CQRS/ES

Command and Query Responsibility Segregation

&

Event Sourcing

Kudos

  • Thanks Viridity ;-)
  • Thanks Brian Clapper.
  • Thanks whoever bought the food.
  • Thanks to ByWord!
  • Thanks to Viktor Klang.
  • Thanks to Craig Young.
  • Thanks to reveal.js.

Disclaimer

  • I am not an expert @ CQRS.
  • I am not an expert @ ES.
  • The Legend of Klang (Immutable Domain Model).
  • Focus on theory and philosophy.
  • Some divisive content.

Overview

  • Domain Driven Design: Tackling Complexity in the Heart of Software by Eric Evans.
  • CQRS - Command and Query Responsibility Segregation.
  • ES - Event Sourcing.

What is Domain Driven Design?

  • For developing complex software.
  • Connects implementation to an evolving model.
  • Not a technology or methodology.
  • A structure of practices and terminology.
  • Domain Model, Ubiquitous Language, Model Driven Design.

Domain Model

  • The model of core business constructs.
  • Vocabulary and key concepts of the problem domain.
  • Identifies the relationships among entities.
  • Identifies their attributes.

Ubiquitous Language

  • A language structured around the domain model.
  • Used by all team members.
  • Connects activities of the team with the software.
  • Fully exercised throughout the modeling process.
  • Facilitates communication w/ domain experts.
  • Discovers key domain concepts used in the model.

Model Driven Design

  • Entities
  • Value Objects
  • Services
  • Modules
  • Aggregates and Aggregate Roots
  • Bounded Contexts
  • Context Maps
  • And more ...

What is CQRS?

Has its origins in a concept called Command Query Separation.

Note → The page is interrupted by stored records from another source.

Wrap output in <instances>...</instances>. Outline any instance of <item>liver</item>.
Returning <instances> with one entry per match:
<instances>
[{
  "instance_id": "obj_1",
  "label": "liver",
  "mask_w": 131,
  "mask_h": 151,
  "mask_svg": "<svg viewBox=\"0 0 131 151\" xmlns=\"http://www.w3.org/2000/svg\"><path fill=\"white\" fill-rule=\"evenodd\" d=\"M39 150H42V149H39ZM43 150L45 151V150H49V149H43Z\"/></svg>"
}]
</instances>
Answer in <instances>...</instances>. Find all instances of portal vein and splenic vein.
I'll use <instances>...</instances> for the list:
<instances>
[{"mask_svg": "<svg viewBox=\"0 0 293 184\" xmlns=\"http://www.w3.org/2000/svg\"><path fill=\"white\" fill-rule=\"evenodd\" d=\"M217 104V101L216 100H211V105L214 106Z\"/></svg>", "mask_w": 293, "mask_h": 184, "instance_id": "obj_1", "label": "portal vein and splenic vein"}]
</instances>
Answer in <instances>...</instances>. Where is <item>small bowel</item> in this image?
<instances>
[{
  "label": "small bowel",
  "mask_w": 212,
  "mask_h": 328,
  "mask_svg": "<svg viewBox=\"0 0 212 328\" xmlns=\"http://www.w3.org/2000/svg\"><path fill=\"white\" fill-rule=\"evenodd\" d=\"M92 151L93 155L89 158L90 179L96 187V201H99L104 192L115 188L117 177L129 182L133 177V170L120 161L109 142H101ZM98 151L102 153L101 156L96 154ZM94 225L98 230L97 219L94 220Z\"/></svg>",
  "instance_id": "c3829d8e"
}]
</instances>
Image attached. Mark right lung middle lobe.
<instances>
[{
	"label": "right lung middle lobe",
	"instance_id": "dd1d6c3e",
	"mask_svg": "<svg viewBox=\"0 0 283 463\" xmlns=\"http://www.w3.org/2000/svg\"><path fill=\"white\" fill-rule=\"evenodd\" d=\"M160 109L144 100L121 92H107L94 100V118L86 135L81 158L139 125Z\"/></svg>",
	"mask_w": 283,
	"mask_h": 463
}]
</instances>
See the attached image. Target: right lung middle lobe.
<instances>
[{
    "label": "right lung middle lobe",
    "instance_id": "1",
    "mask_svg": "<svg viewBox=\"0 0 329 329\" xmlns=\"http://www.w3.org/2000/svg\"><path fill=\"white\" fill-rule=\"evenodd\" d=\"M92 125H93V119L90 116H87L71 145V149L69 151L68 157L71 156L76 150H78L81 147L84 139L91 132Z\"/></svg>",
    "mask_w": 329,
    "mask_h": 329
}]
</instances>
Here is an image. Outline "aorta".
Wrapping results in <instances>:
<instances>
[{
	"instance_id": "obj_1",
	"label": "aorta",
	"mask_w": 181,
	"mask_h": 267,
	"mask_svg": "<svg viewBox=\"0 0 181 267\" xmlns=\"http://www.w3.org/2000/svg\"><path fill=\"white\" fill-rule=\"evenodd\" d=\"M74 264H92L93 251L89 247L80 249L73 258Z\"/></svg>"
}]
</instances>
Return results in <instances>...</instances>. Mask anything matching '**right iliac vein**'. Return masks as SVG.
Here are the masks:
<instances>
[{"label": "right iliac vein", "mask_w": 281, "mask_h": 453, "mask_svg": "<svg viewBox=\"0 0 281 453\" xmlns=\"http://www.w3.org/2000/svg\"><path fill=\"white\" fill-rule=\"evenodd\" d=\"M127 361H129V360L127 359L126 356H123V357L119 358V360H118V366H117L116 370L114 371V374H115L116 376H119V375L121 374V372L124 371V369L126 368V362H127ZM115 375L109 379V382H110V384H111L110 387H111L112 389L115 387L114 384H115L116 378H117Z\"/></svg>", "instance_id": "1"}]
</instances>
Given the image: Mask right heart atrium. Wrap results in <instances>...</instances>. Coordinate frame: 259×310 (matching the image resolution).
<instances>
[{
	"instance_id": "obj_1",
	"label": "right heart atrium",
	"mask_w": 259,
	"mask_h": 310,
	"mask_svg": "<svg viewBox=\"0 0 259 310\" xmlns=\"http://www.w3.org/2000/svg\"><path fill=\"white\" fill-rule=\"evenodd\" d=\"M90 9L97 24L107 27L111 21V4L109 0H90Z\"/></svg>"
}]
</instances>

  • Object Oriented Software Construction by Bertrand Meyer.
  • Methods should be either commands or queries.
  • A query returns data, does not alter the state.
  • A command changes the state, does not return data.
  • Becomes clear what does and does not change state.

A Step Further

CQRS takes this principle a step further to define a simple pattern.


CQRS is simply the creation of two objects where there was previously only one. The separation occurs based upon whether the methods are a command or a query (the same definition that is used by Meyer in Command and Query Separation: a command is any method that mutates state and a query is any method that returns a value). —Greg Young

Two Distinct Paths

  • One for writes (commands).
  • One for reads (queries).
  • Allows separate optimization of each of these concerns.

Two Distinct Paths

Reason for Segregation

  • Large imbalance between the number of reads and writes.
  • Domain (command side) involves complex business logic.
  • A single model encapsulating reads/writes does neither well.
  • Segregation can also occur at the data store level.
    • Write side may use 3NF - optimized for writes.
    • Read side uses denormalized 1NF store for fast queries.

The Q in CQRS

CRUD = PAIN

  • DTOs are handled by projecting off the domain.
  • DTOs are a different model than the domain.
  • They usually require extensive mapping.
  • Large numbers of read methods on repositories.
  • Getters exposing the internal state of domain objects.
  • Use of prefetch paths on the read use cases.
  • Optimization of queries become extremely difficult.
  • Queries use an object model then translated to a data model.
  • Impedance Mismatch.
CQRS applies a natural boundary as separate paths have been made explicit. The domain no longer projects DTOs.


Thin Read Layer

  • Reads from the data store.
  • Projects the DTOs.
  • No longer need a complex ORM.
  • Data fetched screen form.
  • No more Impedance Mismatch!
  • Queries much easier to optimize.
  • Queries much faster.
  • No more looping!

The C in CQRS

On the command side its all about behavior rather than data centricity. This leads to a more true implementation of DDD.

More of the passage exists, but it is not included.